* Письменное задание: Воспроизведите дословно фрагмент цитируемого текста, начиная со слов «Путь души(Жизнь и» и далее вплоть до слов «силой, как второй.» включительно.

┌─ Цитируемый текст

Ну и, конечно, магия стиха. Теряется ли она в переводе? Фроста у нас печатали много, а переводили мало, переводили не все, кому следовало бы переводить его, переводили и те, кому переводить Фроста не следовало бы. В настоящем издании многие ключевые стихи Фроста представлены в двух переводах – и читатель сам в силах проследить угол расхождения, в силах на стыке двух переводов выстроить виртуальный третий. А самое знаменитое стихотворение Фроста – «В лесу снежным вечером» – здесь и вовсе выделено в особый раздел «Антология одного стихотворения». Вчитываясь в переводы этого стихотворения, особое внимание надо уделять двум последним строкам, вернее, одной и той же, но повторенной дважды.

Пройти долгие мили, прежде чем я усну,

Пройти долгие мили, прежде чем я усну.

(Подстрочный перевод)


В первый раз эта бесхитростная строка имеет конкретный смысл, во второй – метафорический, в совокупности конкретный и метафорический смыслы слагаются в метафизический. Точно так же (хотя, может быть, и не столь наглядно) дело обстоит и со всей поэзией Роберта Фроста.

Путь души(Жизнь и поэзия Одена)[6]

В XX веке перо приравняли к штыку. Утилитарно: как эффективное оружие в идеологической (отдельно – в «холодной») войне. Онтологически: как два (равно ненадежные) средства уничтожения или приумножения Мирового Зла. Экзистенциально: как два типа противостояния равнодушно-сытой позиции большинства. Теологически: как две квазирелигии. Биологически: как две латентные, но органические потребности человека. Филологически: насилие над естественной речью (по Роману Якобсону) и насилие над естественной жизнью. В XX веке перо приравняли к штыку – и возненавидели первое едва ли не с тою же силой, как второй.

Противостояние Империи Зла и Империи Добра саморазоблачилось к концу столетия как противостояние двух Империй Лжи. Пространство Свободы съежилось, пути – как вперед, так и назад – оказались перекрыты, шаг в сторону принято стало считать побегом – и «свобода изнутри, в своем духовном мире» (Генри Дэвид Торо) превратилась в единственно достойный (и единственно возможный) способ творческого поведения на любом жизненном поприще. А на поприще поэтическом это означает не более чем свободу манипулировать словами и смыслами, аллюзиями и коннотациями с постоянным риском остаться непонятым, а следовательно, и неуслышанным – и это даже не риск, а непременное и поэтому добровольно принятое условие. Поэзия не коммуникативна, а инобытийна: она уводит и обольщает автора, а читателя только манит. И не всегда – в ту же сторону, в которую устремляется стихотворец. «Чтоб стихов постигнуть суть, / В мир поэта смей шагнуть» – так мог написать только Гете, да и то – в минуту филистерского благодушия. Следуя за поэтом (и – частный, но экстремальный случай – переводя его стихи), мы вступаем не в мир поэта, а в область собственных предположений, догадок и прозрений. Победителей здесь не бывает: иногда попадаются разве что непобежденные.

└─
┌─ Записи

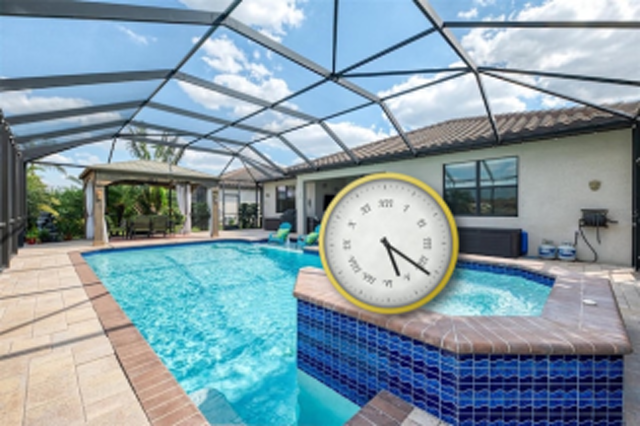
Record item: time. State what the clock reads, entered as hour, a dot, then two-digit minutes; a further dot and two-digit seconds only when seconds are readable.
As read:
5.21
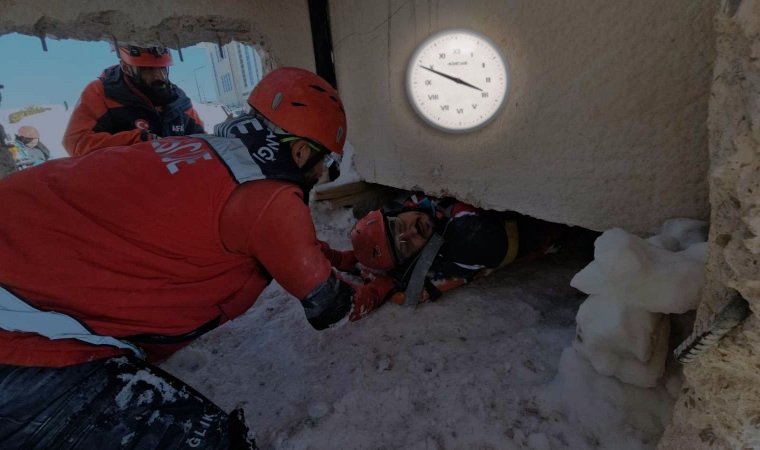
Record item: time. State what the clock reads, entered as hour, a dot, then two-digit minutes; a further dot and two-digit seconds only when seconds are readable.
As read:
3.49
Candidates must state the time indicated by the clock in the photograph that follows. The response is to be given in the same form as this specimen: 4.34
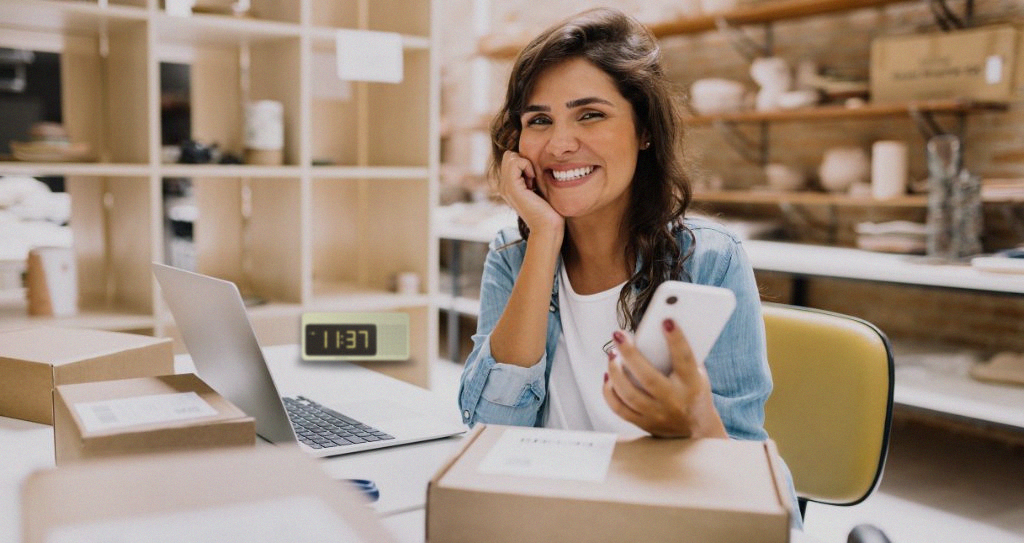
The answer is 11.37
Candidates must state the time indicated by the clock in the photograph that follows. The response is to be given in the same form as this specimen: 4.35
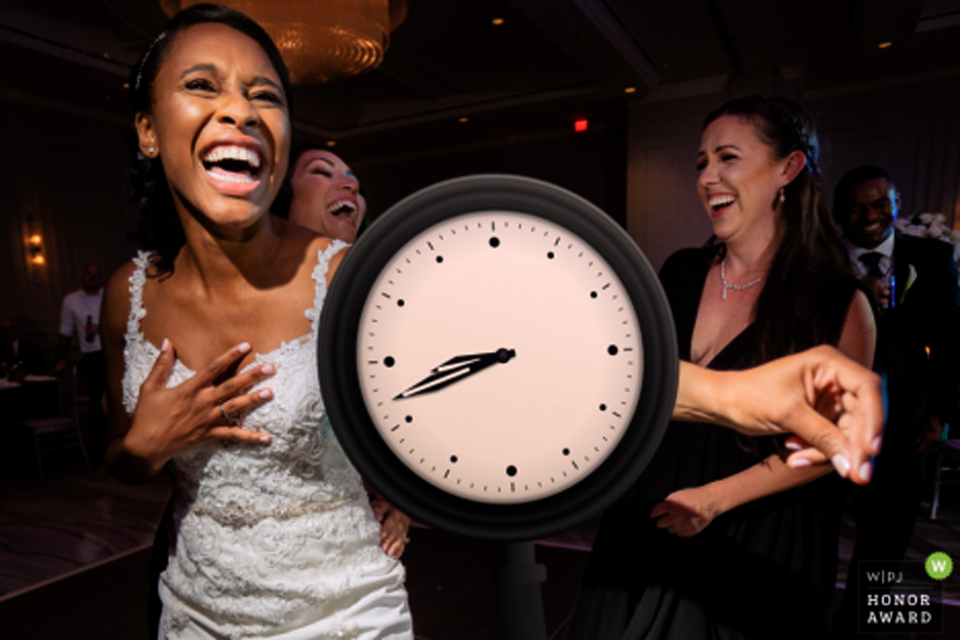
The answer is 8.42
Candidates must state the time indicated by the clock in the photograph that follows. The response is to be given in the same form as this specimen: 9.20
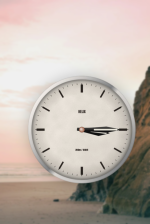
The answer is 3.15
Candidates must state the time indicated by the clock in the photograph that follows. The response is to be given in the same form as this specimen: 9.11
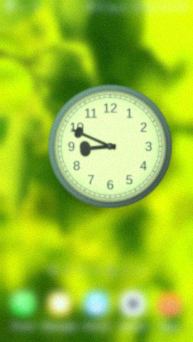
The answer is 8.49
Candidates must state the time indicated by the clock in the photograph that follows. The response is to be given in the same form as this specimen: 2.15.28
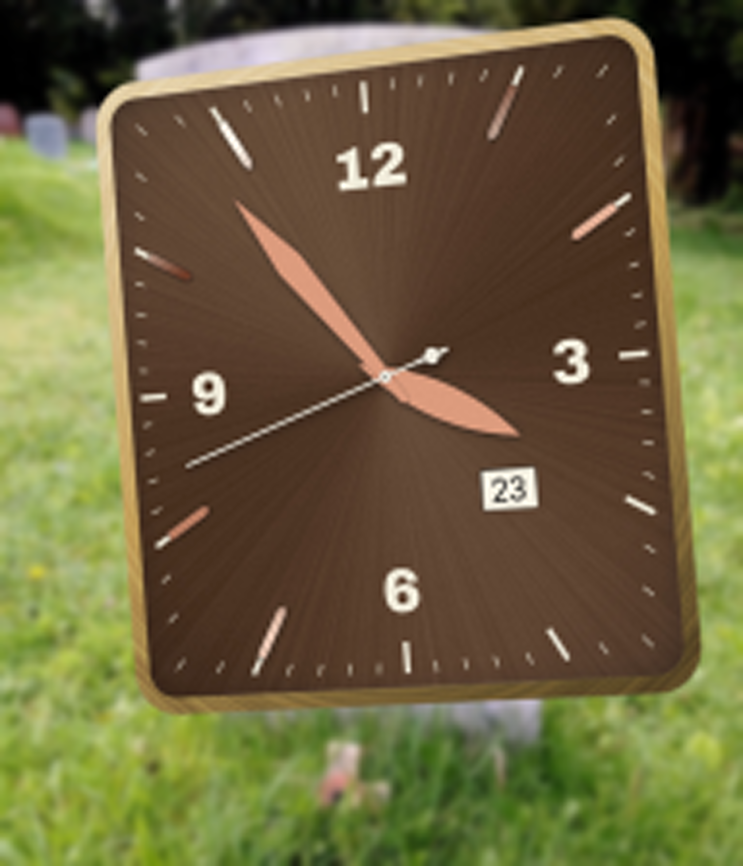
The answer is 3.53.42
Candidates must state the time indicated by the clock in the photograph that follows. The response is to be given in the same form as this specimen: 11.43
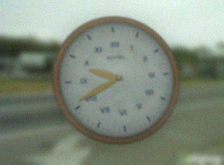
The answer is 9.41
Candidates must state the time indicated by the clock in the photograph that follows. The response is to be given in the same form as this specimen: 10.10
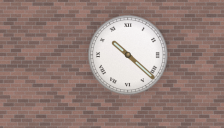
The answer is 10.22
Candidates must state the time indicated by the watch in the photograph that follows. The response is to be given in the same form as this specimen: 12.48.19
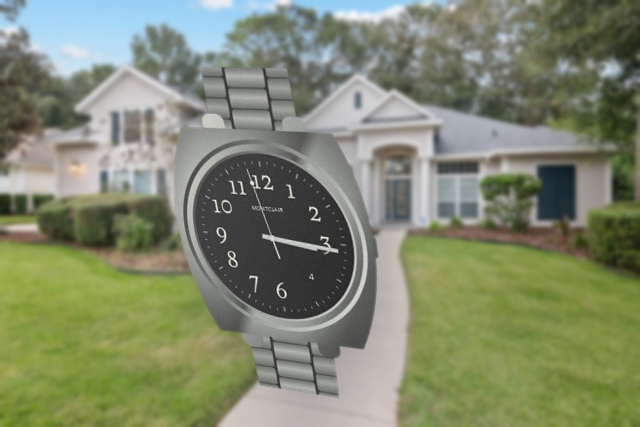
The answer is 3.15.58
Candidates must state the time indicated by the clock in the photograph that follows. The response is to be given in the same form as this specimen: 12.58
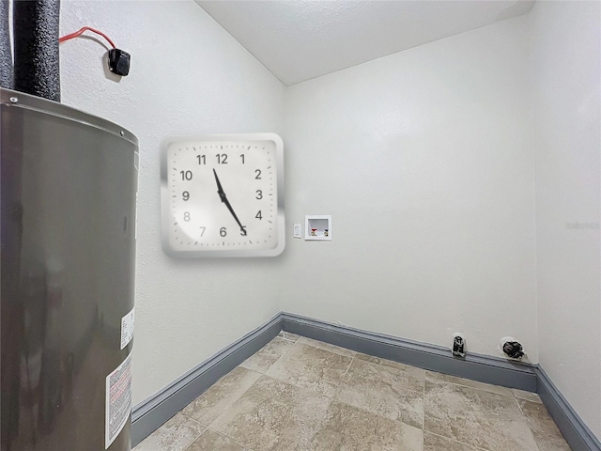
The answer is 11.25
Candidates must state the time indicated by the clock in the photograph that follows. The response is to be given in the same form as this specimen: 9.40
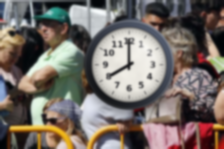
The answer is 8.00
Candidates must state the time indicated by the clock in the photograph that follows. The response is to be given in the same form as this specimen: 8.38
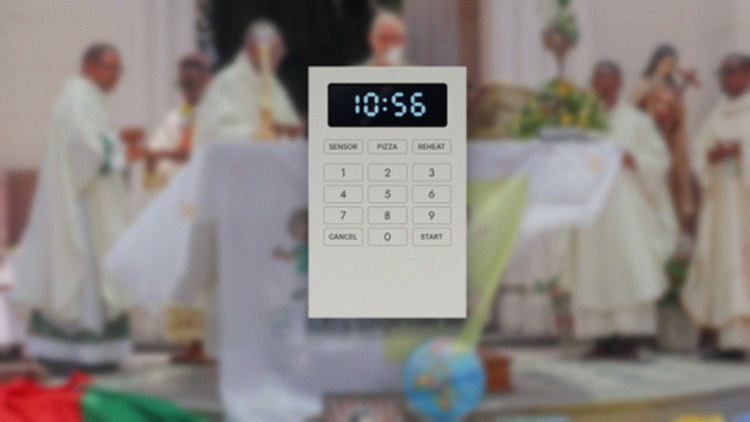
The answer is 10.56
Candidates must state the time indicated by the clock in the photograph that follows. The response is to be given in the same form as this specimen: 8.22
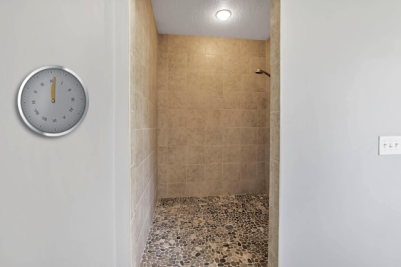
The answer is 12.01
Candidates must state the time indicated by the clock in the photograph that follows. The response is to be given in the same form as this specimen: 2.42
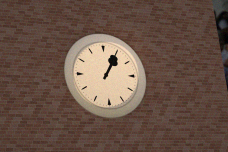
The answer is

└─

* Решение:
Путь души(Жизнь и поэзия Одена)[6]

В XX веке перо приравняли к штыку. Утилитарно: как эффективное оружие в идеологической (отдельно – в «холодной») войне. Онтологически: как два (равно ненадежные) средства уничтожения или приумножения Мирового Зла. Экзистенциально: как два типа противостояния равнодушно-сытой позиции большинства. Теологически: как две квазирелигии. Биологически: как две латентные, но органические потребности человека. Филологически: насилие над естественной речью (по Роману Якобсону) и насилие над естественной жизнью. В XX веке перо приравняли к штыку – и возненавидели первое едва ли не с тою же силой, как второй.